Requirement =>
Please take the lines from the one holding "1. For unsupervised" through the one holding "by topic. |" in the data below and copy them exactly.

[Entries taken from a collection]
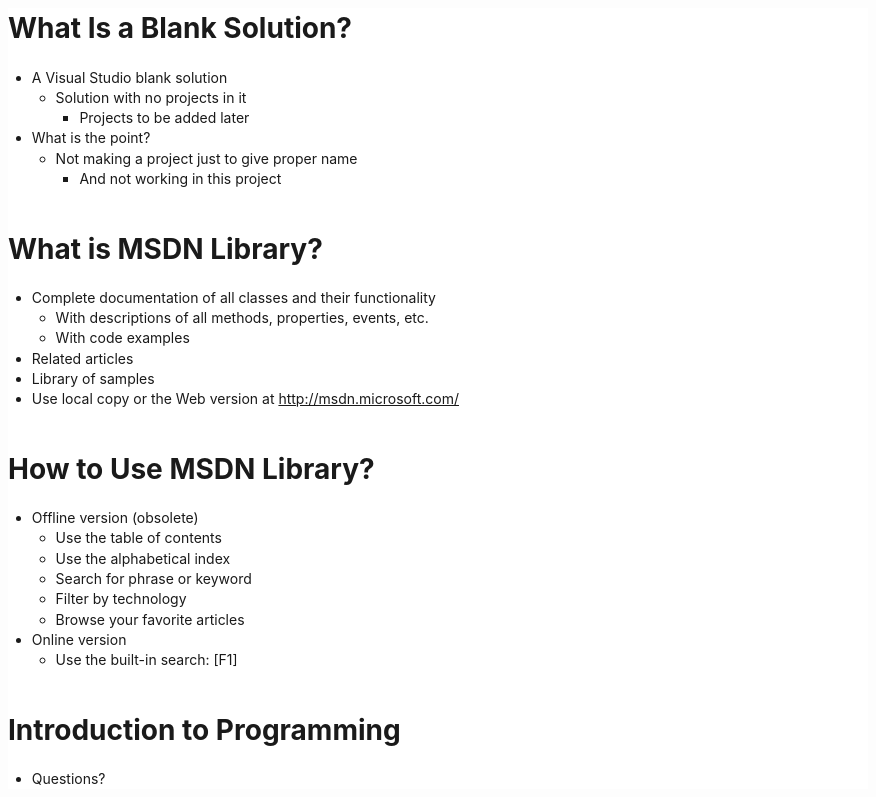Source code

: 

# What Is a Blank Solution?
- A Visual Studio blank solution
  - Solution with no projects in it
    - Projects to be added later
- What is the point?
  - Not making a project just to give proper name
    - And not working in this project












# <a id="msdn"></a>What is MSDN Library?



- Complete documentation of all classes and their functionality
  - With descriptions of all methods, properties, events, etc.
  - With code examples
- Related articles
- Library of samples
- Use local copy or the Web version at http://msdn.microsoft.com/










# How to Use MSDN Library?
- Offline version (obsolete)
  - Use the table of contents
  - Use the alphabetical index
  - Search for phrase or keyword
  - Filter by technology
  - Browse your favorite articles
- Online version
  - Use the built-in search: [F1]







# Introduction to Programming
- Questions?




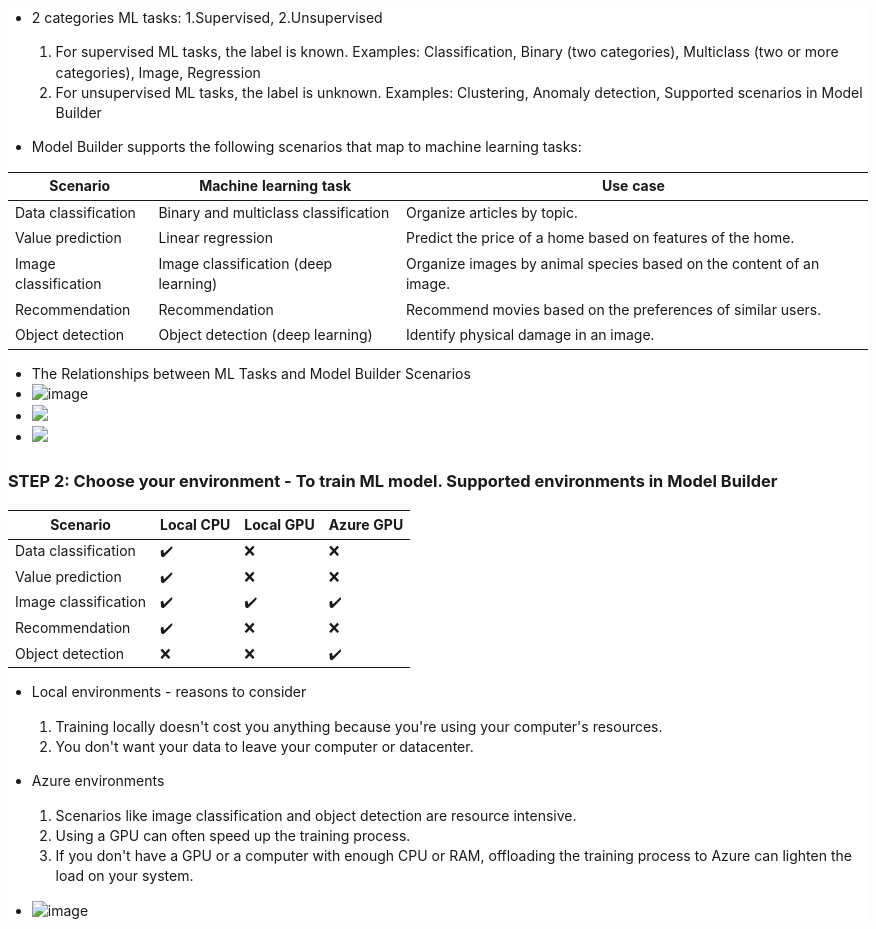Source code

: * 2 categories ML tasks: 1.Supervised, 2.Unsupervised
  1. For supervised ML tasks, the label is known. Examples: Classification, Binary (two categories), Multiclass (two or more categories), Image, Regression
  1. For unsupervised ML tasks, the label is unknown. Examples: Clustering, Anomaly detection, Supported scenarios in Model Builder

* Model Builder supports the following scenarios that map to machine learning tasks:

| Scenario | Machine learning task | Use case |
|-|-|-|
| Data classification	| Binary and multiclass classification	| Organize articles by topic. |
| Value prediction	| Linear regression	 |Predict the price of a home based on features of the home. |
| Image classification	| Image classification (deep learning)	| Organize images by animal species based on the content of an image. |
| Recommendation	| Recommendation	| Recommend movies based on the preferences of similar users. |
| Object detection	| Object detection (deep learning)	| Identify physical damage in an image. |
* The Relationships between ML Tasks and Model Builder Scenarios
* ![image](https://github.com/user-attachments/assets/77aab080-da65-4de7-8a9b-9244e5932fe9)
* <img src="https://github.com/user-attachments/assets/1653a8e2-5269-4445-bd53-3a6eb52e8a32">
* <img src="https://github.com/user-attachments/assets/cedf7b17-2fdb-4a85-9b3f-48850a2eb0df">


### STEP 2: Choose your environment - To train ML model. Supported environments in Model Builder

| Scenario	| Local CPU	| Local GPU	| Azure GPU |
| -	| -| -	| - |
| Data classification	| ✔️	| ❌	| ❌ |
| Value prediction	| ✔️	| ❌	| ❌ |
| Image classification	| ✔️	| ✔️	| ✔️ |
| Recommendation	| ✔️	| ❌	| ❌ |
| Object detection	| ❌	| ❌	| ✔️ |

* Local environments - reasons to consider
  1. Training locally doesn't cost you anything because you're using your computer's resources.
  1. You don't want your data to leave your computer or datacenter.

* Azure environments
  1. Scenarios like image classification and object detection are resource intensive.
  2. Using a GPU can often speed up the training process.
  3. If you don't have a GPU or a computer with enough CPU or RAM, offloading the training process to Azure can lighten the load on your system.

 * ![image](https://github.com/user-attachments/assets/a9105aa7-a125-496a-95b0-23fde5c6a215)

Answer for the task =>
  1. For unsupervised ML tasks, the label is unknown. Examples: Clustering, Anomaly detection, Supported scenarios in Model Builder

* Model Builder supports the following scenarios that map to machine learning tasks:

| Scenario | Machine learning task | Use case |
|-|-|-|
| Data classification	| Binary and multiclass classification	| Organize articles by topic. |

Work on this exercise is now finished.